I'm not saying it's impossible that Apple might come up with it, but it's pretty damn close to impossible. Plus, I doubt Apple is going to attempt to go down the road of making the Apple Watch a 'medical grade' device - slightly more hoops to jump over there (FDA in the US for a start)... for good reason. If it's not accurate, it will cost lives.

People who think blood glucose can be detected the same way the pulse is detected on the watch (using differential absorption of light), clearly have no understanding of physiology, physics or biochemistry... current monitors make a lot of assumptions.

And for non-diabetics, what the hell are you going to do with the data - the signal to noise ratio shrinks even further, yet we think we're all 'well informed'. The Dunning-Kruger effect on display.
Your argument: "It hasn't been done, therefore they can't do it." despite your qualification.

Also -- blood sugar is very useful for non-diabetics, especially if they dont want to become diabetics. Ask an athlete.
 
It's a tough choice then. Do I spend £350 on a Apple Watch or £10 on a dedicated Blood Monitor kit? Ah stuff it. Let laziness win the day.

Oh, please don't be so facetious. Those of us who are diabetic would almost certainly opt to spend the £350 on the technology (if it works) because it'll end up costing less than the £10 blood glucose monitor.

I'd gladly spend £350 if it even sort of worked. Even something that's only good enough to spot basic trendlines but still requires you to use a normal blood glucose monitor for specific readings would be of tremendous value.
 
With Type II Diabetics ... losing weight and getting healthy can greatly help or completely get rid of Type II Diabetes.

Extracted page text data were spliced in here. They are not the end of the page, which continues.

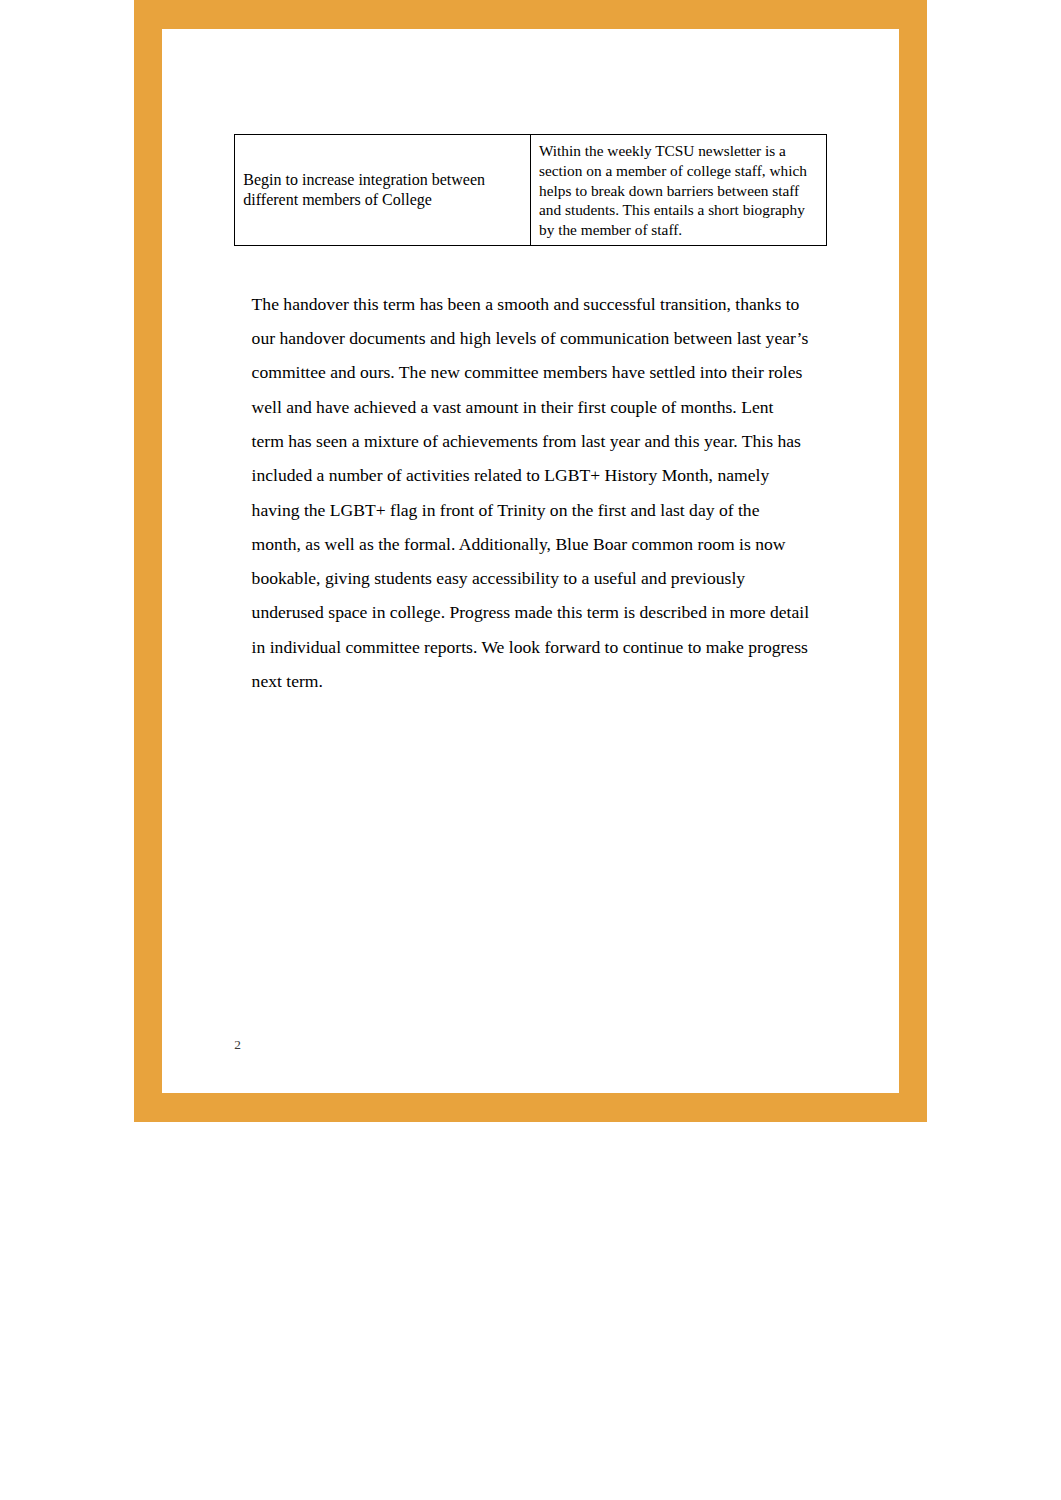| Begin to increase integration between different members of College | Within the weekly TCSU newsletter is a section on a member of college staff, which helps to break down barriers between staff and students. This entails a short biography by the member of staff. |
The handover this term has been a smooth and successful transition, thanks to our handover documents and high levels of communication between last year’s committee and ours. The new committee members have settled into their roles well and have achieved a vast amount in their first couple of months. Lent term has seen a mixture of achievements from last year and this year. This has included a number of activities related to LGBT+ History Month, namely having the LGBT+ flag in front of Trinity on the first and last day of the month, as well as the formal. Additionally, Blue Boar common room is now bookable, giving students easy accessibility to a useful and previously underused space in college. Progress made this term is described in more detail in individual committee reports. We look forward to continue to make progress next term.
2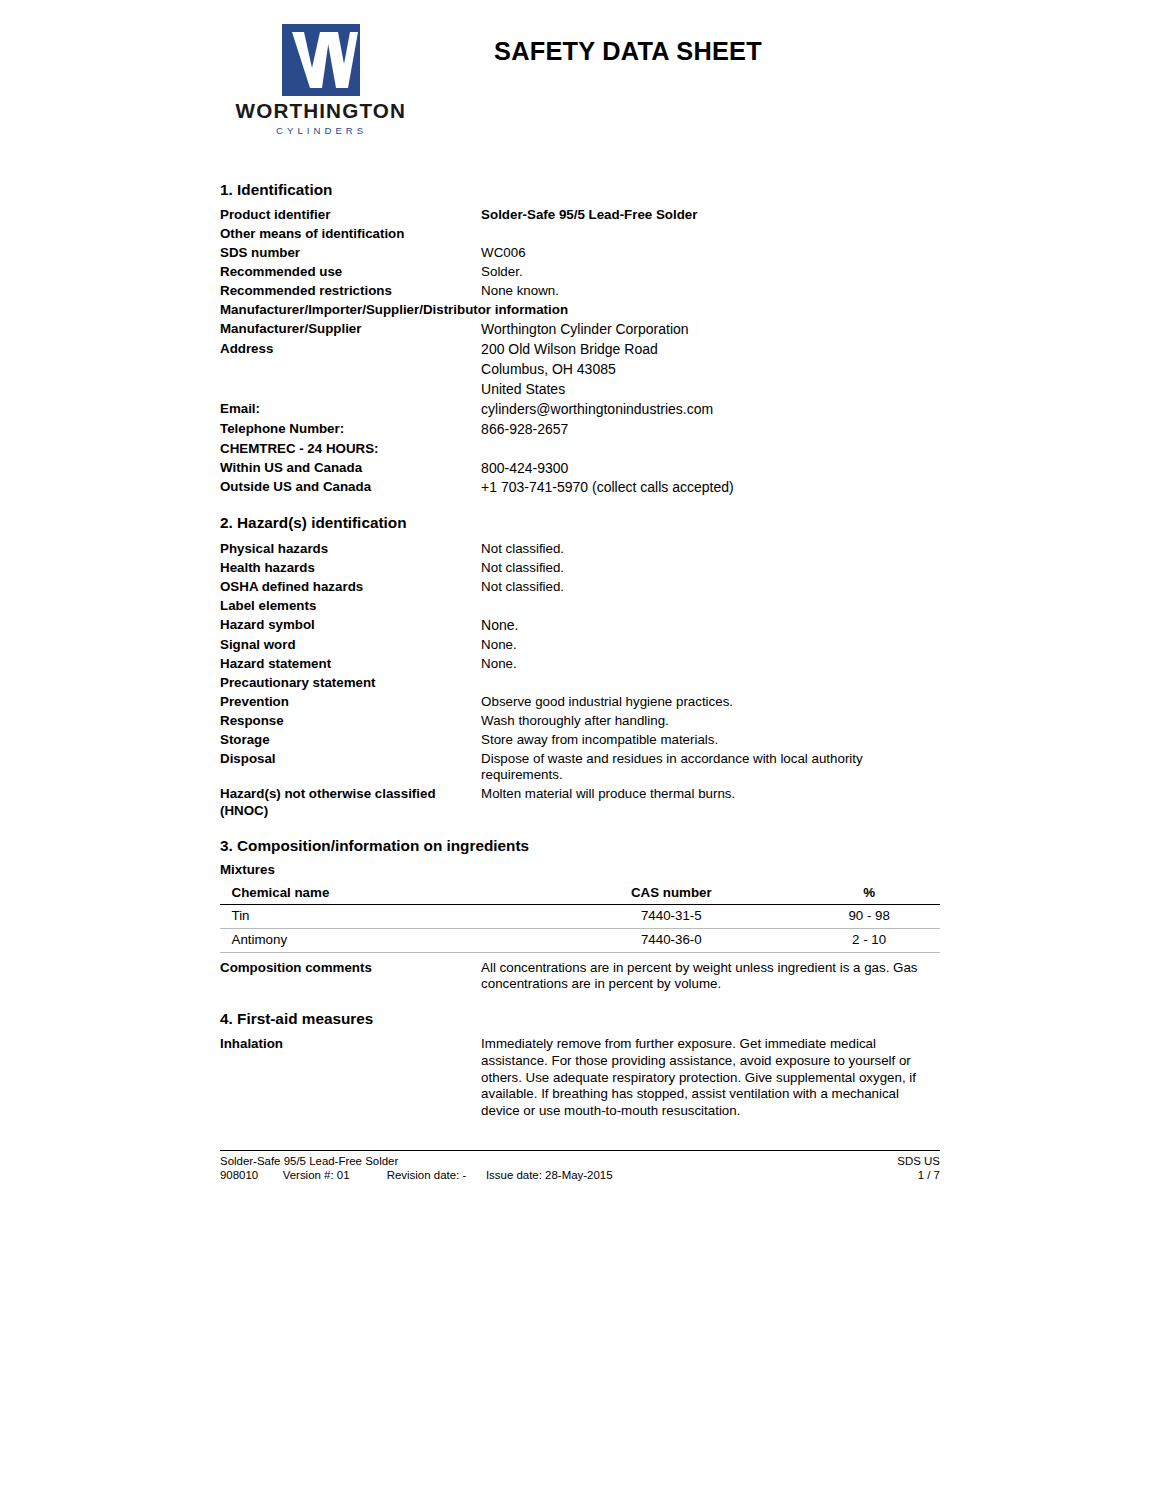WORTHINGTON
CYLINDERS
SAFETY DATA SHEET
1. Identification
| Product identifier | Solder-Safe 95/5 Lead-Free Solder |
| Other means of identification | |
| SDS number | WC006 |
| Recommended use | Solder. |
| Recommended restrictions | None known. |
| Manufacturer/Importer/Supplier/Distributor information |
| Manufacturer/Supplier | Worthington Cylinder Corporation |
| Address | 200 Old Wilson Bridge Road |
| | Columbus, OH 43085 |
| | United States |
| Email: | cylinders@worthingtonindustries.com |
| Telephone Number: | 866-928-2657 |
| CHEMTREC - 24 HOURS: | |
| Within US and Canada | 800-424-9300 |
| Outside US and Canada | +1 703-741-5970 (collect calls accepted) |
2. Hazard(s) identification
| Physical hazards | Not classified. |
| Health hazards | Not classified. |
| OSHA defined hazards | Not classified. |
| Label elements | |
| Hazard symbol | None. |
| Signal word | None. |
| Hazard statement | None. |
| Precautionary statement | |
| Prevention | Observe good industrial hygiene practices. |
| Response | Wash thoroughly after handling. |
| Storage | Store away from incompatible materials. |
| Disposal | Dispose of waste and residues in accordance with local authority requirements. |
| Hazard(s) not otherwise classified (HNOC) | Molten material will produce thermal burns. |
3. Composition/information on ingredients
Mixtures
| Chemical name | CAS number | % |
| --- | --- | --- |
| Tin | 7440-31-5 | 90 - 98 |
| Antimony | 7440-36-0 | 2 - 10 |
| Composition comments | All concentrations are in percent by weight unless ingredient is a gas. Gas concentrations are in percent by volume. |
4. First-aid measures
| Inhalation | Immediately remove from further exposure. Get immediate medical assistance. For those providing assistance, avoid exposure to yourself or others. Use adequate respiratory protection. Give supplemental oxygen, if available. If breathing has stopped, assist ventilation with a mechanical device or use mouth-to-mouth resuscitation. |
Solder-Safe 95/5 Lead-Free Solder
SDS US
908010 Version #: 01 Revision date: - Issue date: 28-May-2015
1 / 7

Not quite correct. There are a lot of lean and even athletic type II's out there. I'm one of them and there's at least one other person in my family of the same profile and one of my friends is a marathoner and a Type II. We all developed it before our 40th birthdays.

Being overweight and leading a sedentary lifestyle are not causes of Type II. They're risk factors. We're actually not sure what causes people to become Type II diabetics. It's easy to believe that Type II is a disease of gluttony and sloth because those are the only diabetics you'll ever notice. There are more of us athletic type II's than people realize because we walk around with flashing signs above us that say "we can't possibly be Type II's if we have beach bodies!"
 
For blood sugar levels, it can't be wrong, but it may not need to be very accurate to be useful.

Totally agree. I know that the HR monitor in my wrist worn Fitbit isn't giving me the numbers I would expect if I were wearing a chest strap monitor and there are times when it's wildy inaccurate, but for my needs, it doesn't need to be clinical to be useful. What I get from it is good enough to give me a profile of how my physical health is doing.

I'm a mild Type II and I would welcome a monitor that I could wear that could warn me that my numbers are starting to trend the wrong direction and it might be a good idea to do some stricter monitoring before I have a real problem on my hands. If I could reduce the number of finger pricks just 2 or 3 times a day, it would even pay for itself in a couple of years.
 
I have no knowledge on the subject, but I would think $200B in the bank allows for some heavy research and development. Maybe they figured out a new method? Who knows. Health seems to be a major focus for the company moving forward.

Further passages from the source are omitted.